A seguito di un furioso combattimento con le forze piemontesi il Palma e Vulcano, malridotti e braccati dai regolari del colonnello Milon, una notte, 12-7-1869, riuscirono a rifuggiarsi nella casa che, appunto, era proprio quella dove precedentemente aveva trovato altro tipo di rifugio colei che sopravvisse al lancio nel burrone.

Ovvio che non è dato sapere come esternasse la sorpresa la Maria, da quali sentimenti venisse scossa, se pensasse al perdono o alla vendetta, neppure come si comportassero il capitano ed i briganti, ma di sicuro si sa che i ricercati riuscirono ad ottenere due cavalli per mettersi in fuga.

A questo punto, l’ultimo quadro dell’ultimo atto. Maria preparò i cavalli, ma immediatamente dopo avvertì i soldati, addirittura li guidò alla caccia di Palma e Vulcano e presenziò alla violenta sparatoria che ne derivò. Calò il telone con la morte di Vulcano e di Maria che si sarebbe interposta ad uno sparo per scudare colui che aveva amato, odiato e tradito, e non troveresti finale più rispondente alla personalità della donna, alle sofferenze che scoprì come figlia e come amante, al travaglio che le costò decidere di distruggere ciò che fu ragione ed essenza di vita.

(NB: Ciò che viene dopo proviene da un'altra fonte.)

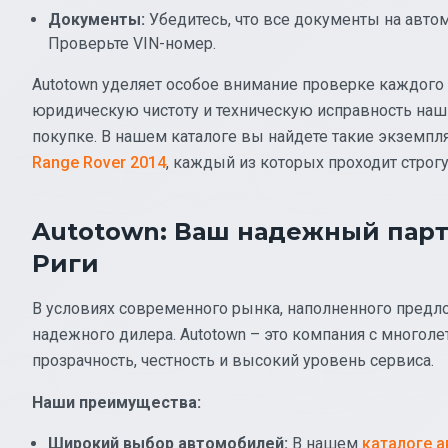
Документы:
Убедитесь, что все документы на авто
Проверьте VIN-номер.
Autotown уделяет особое внимание проверке каждого
юридическую чистоту и техническую исправность наш
покупке. В нашем каталоге вы найдете такие экземпл
Range Rover 2014
, каждый из которых проходит строг
Autotown: Ваш надежный пар
Риги
В условиях современного рынка, наполненного пред
надежного дилера. Autotown – это компания с многол
прозрачность, честность и высокий уровень сервиса.
Наши преимущества:
Широкий выбор автомобилей:
В нашем
каталоге 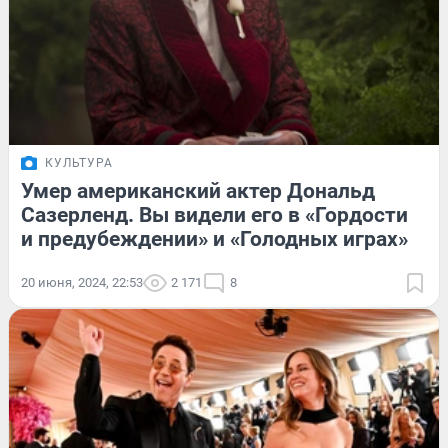
КУЛЬТУРА
Умер американский актер Дональд
Сазерленд. Вы видели его в «Гордости
и предубеждении» и «Голодных играх»
20 июня, 2024, 22:53
2 171
8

Resta da porre ordine sul luogo esatto della morte di lei. Qualche fonte riporta la casa del capitano e qualche altra diverge, cioè Maria Brigida muore dissanguata la notte del 12 luglio 1869 nello scontro a fuoco nel bosco di Macchia Sacra in cui viene catturato, il 38enne Domenico Straface. (Marina Greco- Brigantesse, carnefici e vittime del nuovo RegnoRitratti, Agenzia Giornalistica 9colonne del 5.12.2001).

Ugualmente tocca decidere quale ipotesi accettare sulla sorte che toccò al brigante Palma:

Quella di Paolo Granzotto (La verità sulla repressione dei «briganti» in “La parola ai lettori”il Giornale 4.1.2002): In quanto poi alle teste mozze, leggasi questo telegramma inviato da un ufficiale piemontese in servizio «antibrigantaggio» al suo diretto superiore: Catanzaro 13 luglio 1869 – Ill.mo Generale Sacchi, la testa di Palma (nome di battaglia di Domenico Strafaci) mi giunse ieri al giorno verso le sei e mezzo. […] Firmato: il Comandante della zona militare Colonnello Milon.

o quella di Giovanni De Matteo (Brigantaggio e Risorgimento: legittimisti e briganti tra Borbone e i Savoia, pag. 303- Guida Napoli 2000) : Palma scontò nel penitenziario di Portoferraio tutte le sue colpe, anche quella di aver profittato dell’amore della ragazza che sperava in lui.

Cosa di poco conto. La leggenda è Maria.